Mas as universidades particulares também exigem líderes com fibra e decisão; qualquer universidade é um submundo e tem traços de personalidade, se me permitem a expressão; a boa governança das universidades particulares deve preservar a instituição contra a influência da falta de foco, da personalidade, dos interesses e egos de seus fundadores e proprietários. Não podemos negar que as abordagens doutrinárias, os propósitos financeiros, a endogenia (que é muito forte em grande parte das universidades particulares além das públicas; uma questão que merece um estudo sério) e o conforto do status quo são ameaças ou pontos fracos de muitas dessas instituições. E é por esse motivo que precisam de reitores e líderes não apenas com visão, mas com capacidade para superar as suas limitações mais próximas.

Ouvi recentemente um reitor de uma instituição particular (das melhores) dizer uma frase reveladora sobre a política no interior das universidades: “O que nos mata é o equilibrismo; devemos tomar decisões, escolher, sendo que escolher sempre significa abrir mão de algo”. Sei de casos de reitores dedicados a distribuir o poder entre faculdades e decanos, com consequências desastrosas para o desenvolvimento da entidade, para que, em troca, os deixem em paz em sua figura de autoridade máxima.

Por outro lado, e para finalizar, exponho uma crítica à contradição do poder nas instituições antigas e conservadoras. Estou me referindo à reflexão que fez Juan Esteban Constaín em sua coluna no El Tiempo de 13 de fevereiro de 2013, quando Bento XVI renunciou ao seu papado: “Talvez por isso o Papa renunciou em latim, sem falar nas conspirações: porque seu caso captura um dos dramas mais antigos da história: o dilema entre a sabedoria e o poder. O drama da incapacidade que possuem os verdadeiros filósofos de ser políticos bem-sucedidos. Platão disse com amargura em sua Carta VII, além de Boécio na sua Consolação da filosofia: Nada mais triste para um sábio que ter que governar. Em uma sociedade onde todos cobiçam o poder e o agarram como polvos, que fique seu exemplo. O herdeiro da monarquia mais antiga do mundo que renunciou para poder ir ler em paz”.

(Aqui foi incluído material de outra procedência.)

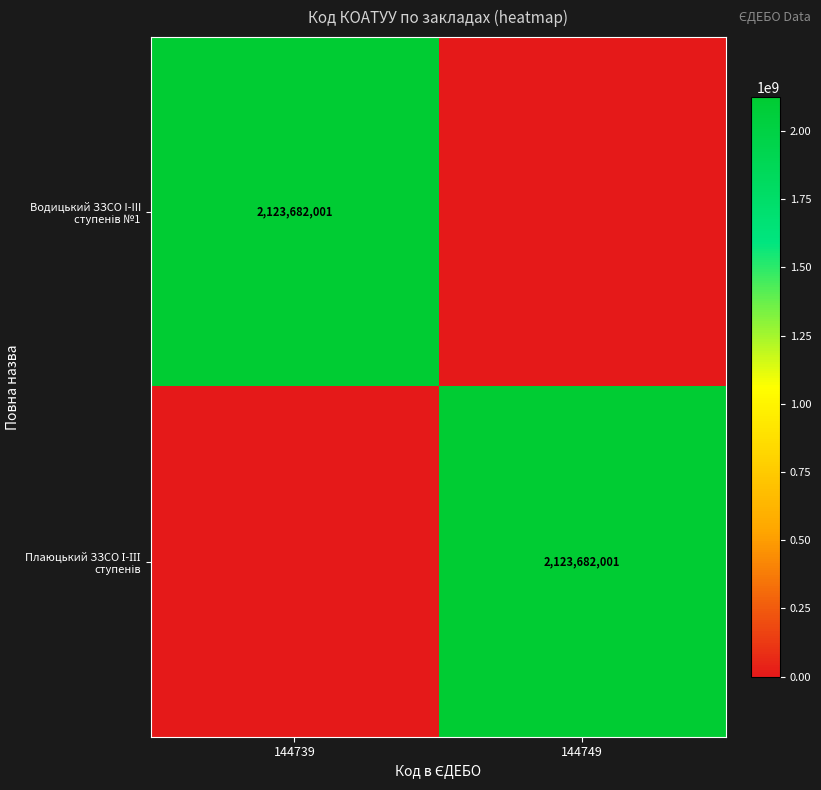

What is the total value across all series at 144749?

2123682001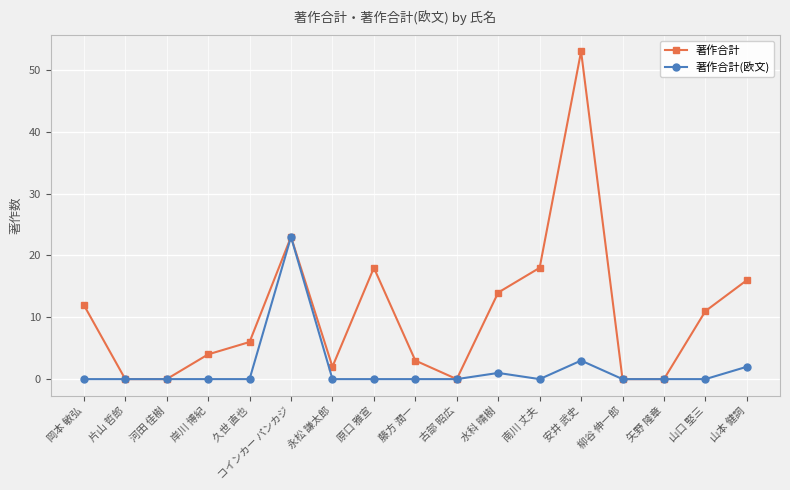

What is the sum of the 著作合計 values at 岡本 敏弘 and 山口 堅三?

23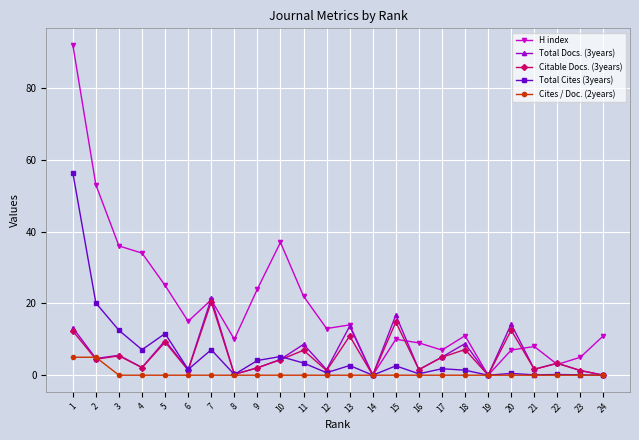

Is this an area chart (filled region under the line)?

No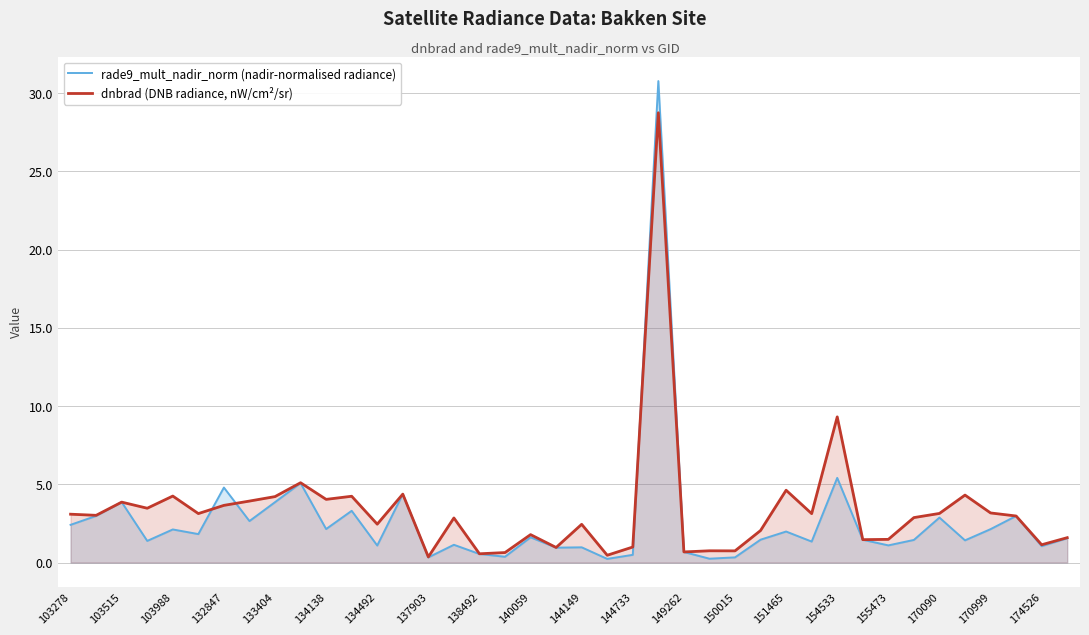

How many values in the dnbrad (DNB radiance, nW/cm²/sr) series are below 3?

20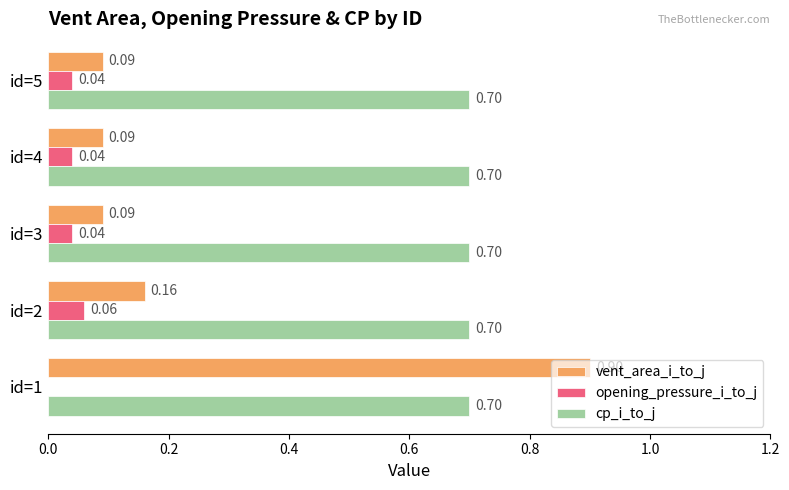

Which series has the largest total across all categories?

cp_i_to_j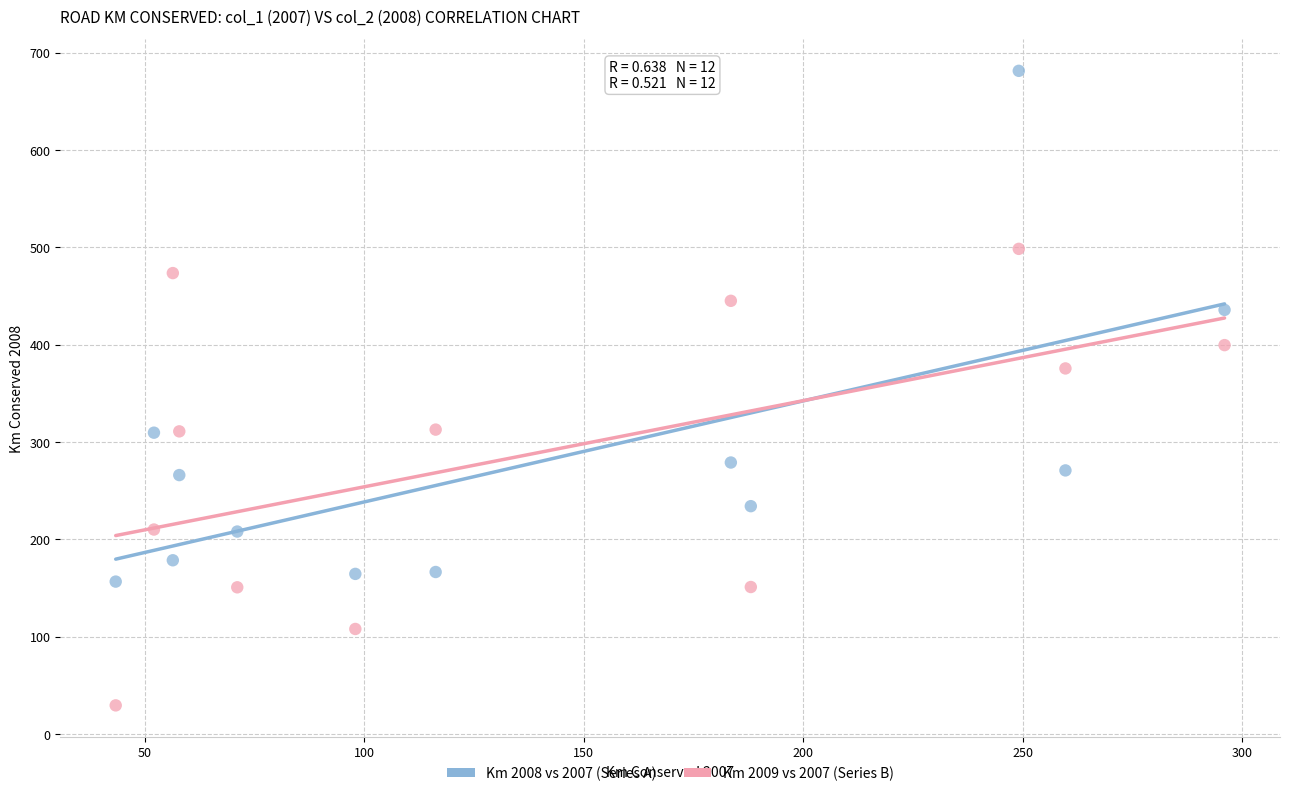

What are all the series names shown in the legend?

Km 2008 vs 2007 (Series A), Km 2009 vs 2007 (Series B)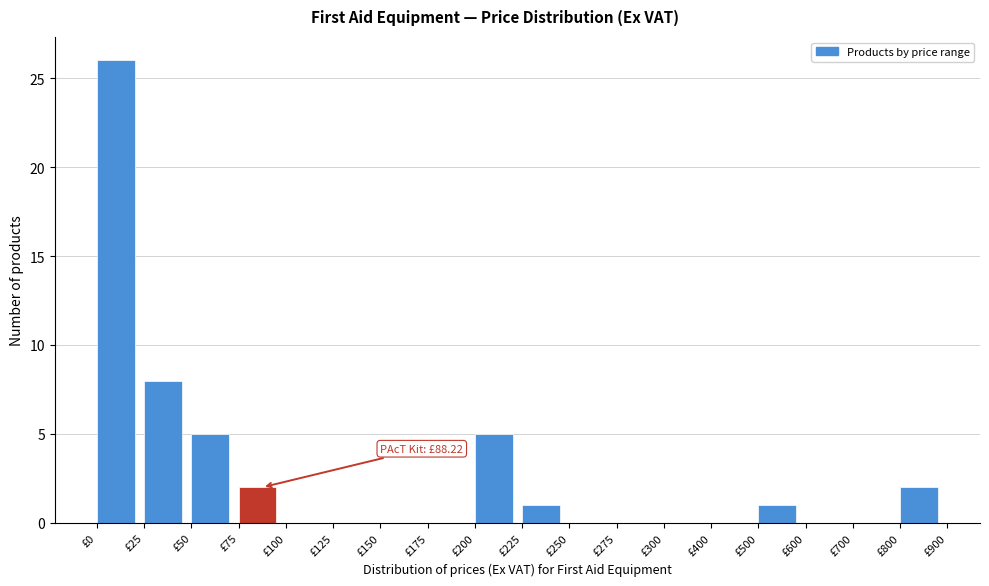

Reading left to right, list all the values displayed in this chart.

£0=26	£25=8	£50=5	£75=2	£100=0	£125=0	£150=0	£175=0	£200=5	£225=1	£250=0	£275=0	£300=0	£400=0	£500=1	£600=0	£700=0	£800=2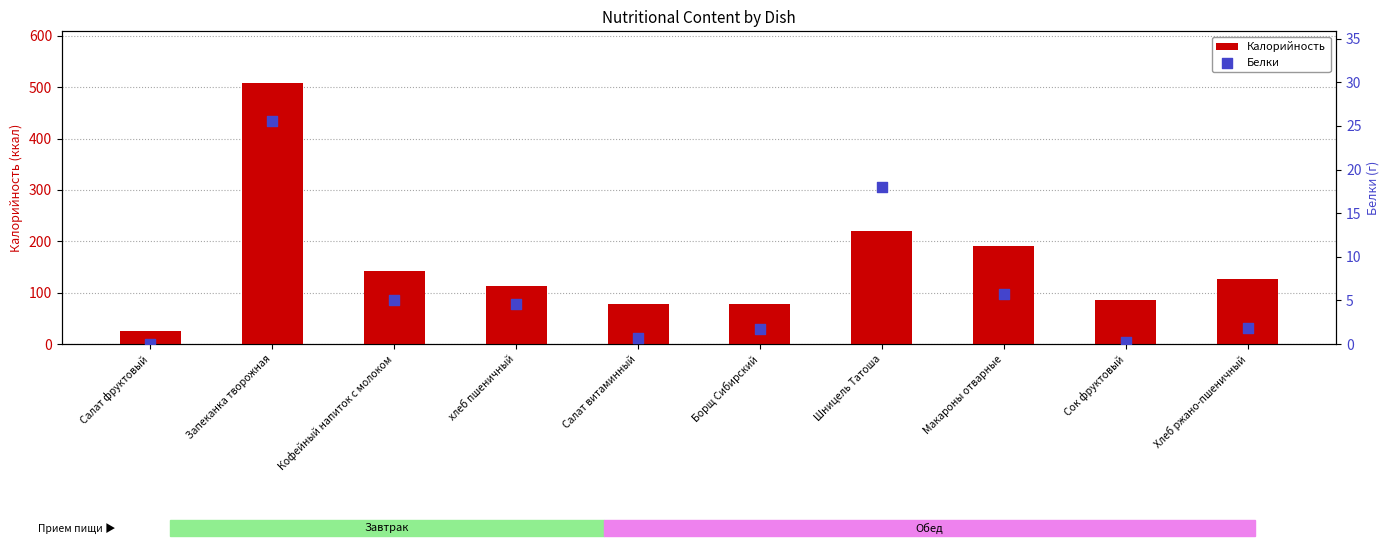

At how many categories does at least one series exceed 469?

1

Em última análise, a governança universitária eficaz depende em grande parte da combinação afortunada de uma comunidade acadêmica e de fundadores e líderes que sejam maduros e autocríticos, que tenha consciência da natureza universitária e ao mesmo tempo seja capaz de aplicar sua própria mudança, que também significa ser capaz de agitar suas próprias estruturas; de um entorno imediato e uma legislação que facilitem  o funcionamento de uma instituição de divulgação e geração de conhecimento per se, que não confunda a universidade com outras instituições, nem com os interesses das pessoas, não importando se são seus fundadores ou proprietários. Somado a isso, a liderança com caráter faz com que as universidades cresçam em tamanho e credibilidade.

Ricardo Gómez Giraldo foi reitor da Universidade de Caldas (Colômbia) entre 2007 e 2013, autor do livro Diários de campo: pesquisa e inovação nas universidades dos EUA (2010). É advogado, mestre em estudos internacionais da Universidade de Leeds (Inglaterra) eoutorando em estudos sociais da Universidade Externado da Colômbia, com o projeto de pesquisa intitulado “A mentalidade das elites colombianas em matéria de ciência e educação – 1982-2015”. Esta versão (ligeiramente reduzida) do artigo foi traduzida para o português por Amin Simaika.

[1] Extraído de http://waitbutwhy.com/2015/01/artificial-intelligence-revolution-1.html

[2] Banco Mundial, Mayo Ediciones. 2009.

[3] Jorge Enrique Robledo é uma dessas figuras centrais da esquerda colombiana dos últimos vinte anos; brilhante professor universitário e senador. Sua plataforma política é o Moir.

[4] Londoño foi o arquétipo do aristocrata de Caldas do século XX. Também foi prefeito de Manizales na época da celebração do seu centenário de fundação em 1950. Seu filho foi ministro do Interior de Alvaro Uribe Vélez, todos exímios conservadores.

[5] Jaramillo Uribe, Jaime. Observações do relatório Atcon sobre as universidades latino-americanas. Em “Da sociologia à história”. Compilação e prólogo por Gonzalo Cataño. Ediciones Uniandes. 1994

[6] Universidade particular, propriedade de uma família que ficou rica ostensivamente às custas da gestão de sua universidade. Sofreu uma intervenção do Ministério da Educação em 2014.